Brookhaven RP vehicle exploit chain uncovered through testing

What began as a boundary collision test developed into a multi-system exploit chain involving vehicle placement, player positioning, invalid physics states, and a critical session-level spawn failure.

Exploratory testing Edge case analysis Systems thinking Reproducible bug investigation Clear QA communication

Overview

A single boundary test uncovered a wider chain of failures

This page is designed to show not only the bug itself, but the quality of investigation behind it: identifying downstream effects, understanding likely system interactions, and presenting the issue clearly for technical and non-technical readers.

Testing focus

Objective and method

The original goal was to test map boundary integrity and player containment. The investigation used exploratory testing, repeat reproduction, and system interaction analysis to understand how one exploit could trigger broader gameplay disruption.

Bug chain

How the issue escalated

The strongest part of this case study is the progression from an initial map boundary issue into a critical gameplay failure. Presenting it as a chain helps recruiters quickly understand the depth of testing and the impact of the discovery.

STEP 01

Boundary clipping via vehicle placement

High

A large vehicle placed against a boundary wall could partially intersect the map edge, creating a reliable starting point for further exploit behaviour.

Expected result

Vehicle placement should respect collision boundaries and remain fully inside valid map space.

Actual result

The vehicle can partially clip through the wall, opening a path to unintended traversal.

STEP 02

Player exit relocates outside intended playspace

High

After partial clipping, entering and exiting the vehicle can place the player beyond the intended playable boundary.

Expected result

Vehicle exit logic should validate a legal and safe player position before placing the character.

Actual result

The player is relocated outside the valid playspace without corrective handling.

STEP 03

Vehicle falls into an invalid void state

Medium-High

In some reproduction paths, the vehicle destabilises and falls beneath the map into the void.

Expected result

Invalid physics states should be prevented or the vehicle should reset cleanly.

Actual result

The vehicle enters an unrecovered invalid state beneath the map.

STEP 04

Persistent vehicle spawn lockout

Critical

Once the vehicle enters the void, the session can lose access to vehicle spawning entirely until the player rejoins the server.

Expected result

The spawn system should recover automatically and clear invalid references so normal play can continue.

Actual result

Vehicle spawning remains unavailable for the remainder of the session unless the user leaves and rejoins.

Impact

Why this matters

This was not just an out-of-bounds issue. It affected core gameplay reliability, created a repeatable exploit path, and introduced a session-breaking failure in a player-facing system.

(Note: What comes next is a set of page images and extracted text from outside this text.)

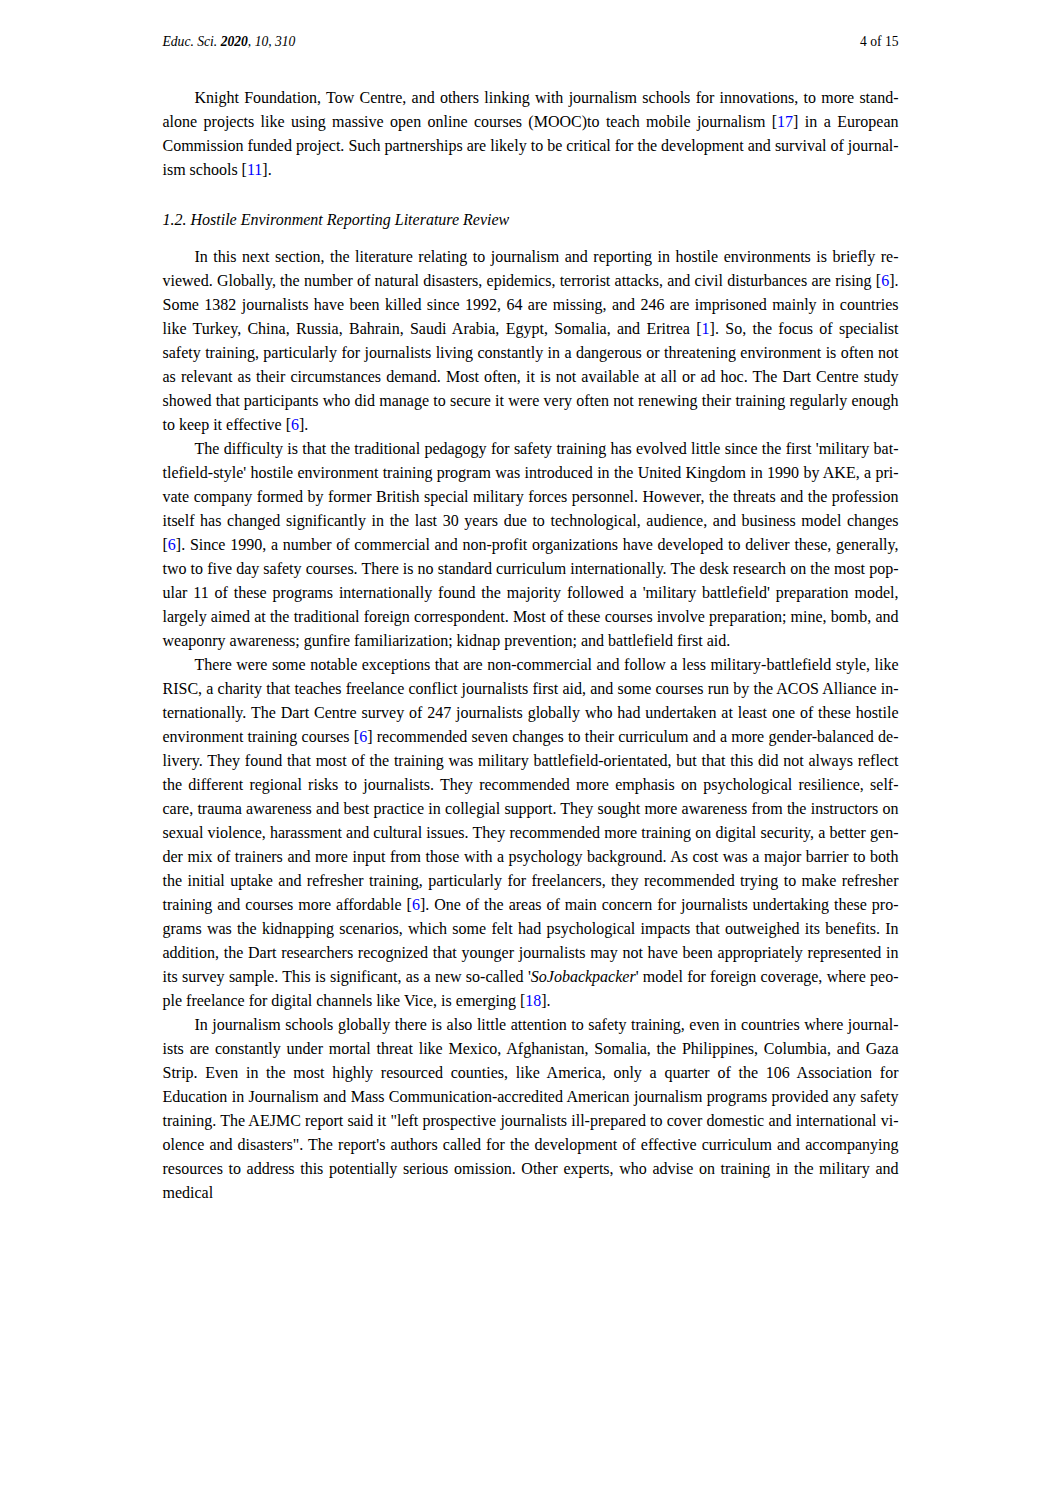Educ. Sci. 2020, 10, 310 4 of 15
Knight Foundation, Tow Centre, and others linking with journalism schools for innovations, to more standalone projects like using massive open online courses (MOOC)to teach mobile journalism [17] in a European Commission funded project. Such partnerships are likely to be critical for the development and survival of journalism schools [11].
1.2. Hostile Environment Reporting Literature Review
In this next section, the literature relating to journalism and reporting in hostile environments is briefly reviewed. Globally, the number of natural disasters, epidemics, terrorist attacks, and civil disturbances are rising [6]. Some 1382 journalists have been killed since 1992, 64 are missing, and 246 are imprisoned mainly in countries like Turkey, China, Russia, Bahrain, Saudi Arabia, Egypt, Somalia, and Eritrea [1]. So, the focus of specialist safety training, particularly for journalists living constantly in a dangerous or threatening environment is often not as relevant as their circumstances demand. Most often, it is not available at all or ad hoc. The Dart Centre study showed that participants who did manage to secure it were very often not renewing their training regularly enough to keep it effective [6].
The difficulty is that the traditional pedagogy for safety training has evolved little since the first 'military battlefield-style' hostile environment training program was introduced in the United Kingdom in 1990 by AKE, a private company formed by former British special military forces personnel. However, the threats and the profession itself has changed significantly in the last 30 years due to technological, audience, and business model changes [6]. Since 1990, a number of commercial and non-profit organizations have developed to deliver these, generally, two to five day safety courses. There is no standard curriculum internationally. The desk research on the most popular 11 of these programs internationally found the majority followed a 'military battlefield' preparation model, largely aimed at the traditional foreign correspondent. Most of these courses involve preparation; mine, bomb, and weaponry awareness; gunfire familiarization; kidnap prevention; and battlefield first aid.
There were some notable exceptions that are non-commercial and follow a less military-battlefield style, like RISC, a charity that teaches freelance conflict journalists first aid, and some courses run by the ACOS Alliance internationally. The Dart Centre survey of 247 journalists globally who had undertaken at least one of these hostile environment training courses [6] recommended seven changes to their curriculum and a more gender-balanced delivery. They found that most of the training was military battlefield-orientated, but that this did not always reflect the different regional risks to journalists. They recommended more emphasis on psychological resilience, self-care, trauma awareness and best practice in collegial support. They sought more awareness from the instructors on sexual violence, harassment and cultural issues. They recommended more training on digital security, a better gender mix of trainers and more input from those with a psychology background. As cost was a major barrier to both the initial uptake and refresher training, particularly for freelancers, they recommended trying to make refresher training and courses more affordable [6]. One of the areas of main concern for journalists undertaking these programs was the kidnapping scenarios, which some felt had psychological impacts that outweighed its benefits. In addition, the Dart researchers recognized that younger journalists may not have been appropriately represented in its survey sample. This is significant, as a new so-called 'SoJobackpacker' model for foreign coverage, where people freelance for digital channels like Vice, is emerging [18].
In journalism schools globally there is also little attention to safety training, even in countries where journalists are constantly under mortal threat like Mexico, Afghanistan, Somalia, the Philippines, Columbia, and Gaza Strip. Even in the most highly resourced counties, like America, only a quarter of the 106 Association for Education in Journalism and Mass Communication-accredited American journalism programs provided any safety training. The AEJMC report said it "left prospective journalists ill-prepared to cover domestic and international violence and disasters". The report's authors called for the development of effective curriculum and accompanying resources to address this potentially serious omission. Other experts, who advise on training in the military and medical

It demonstrates the ability to move beyond surface-level defects and investigate system consequences.

It also shows the value of edge case thinking in live games, where one failure can cascade across collision, physics, and session state systems.

Root cause thinking

Likely system interaction

The exploit chain suggests several validation gaps working together: collision boundaries allow invalid placement, exit positioning lacks legal-space checks, invalid vehicle states are not recovered, and the spawn system may retain broken references.

Suggested fixes

Practical improvements

These recommendations keep the page grounded in QA thinking rather than overclaiming engineering certainty.

Validate vehicle spawn positions against nearby geometry and boundary zones before final placement.
Clamp vehicle exit positions to legal player space before applying relocation.
Add recovery logic for vehicles entering invalid physics or void states.
Clear orphaned or invalid vehicle references so the spawn system can self-recover.

Evidence

Video and reproduction notes

Recorded gameplay evidence showing the exploit path and the resulting vehicle system failure.

Recorded evidence

Vehicle spawn void-state reproduction

This recording shows the exploit path leading to an invalid vehicle state and the resulting session-level vehicle spawn lockout.

Footage captured from Brookhaven RP on Roblox for QA analysis and portfolio demonstration.

Takeaway

What this says about my QA approach

I focus on reproducibility, impact, and system behaviour. Rather than stopping at the first bug, I continue testing the surrounding mechanics to understand whether the issue is isolated or part of a larger failure chain.

This case study highlights exploratory testing, structured communication, and the ability to think like both a tester and a systems-focused developer.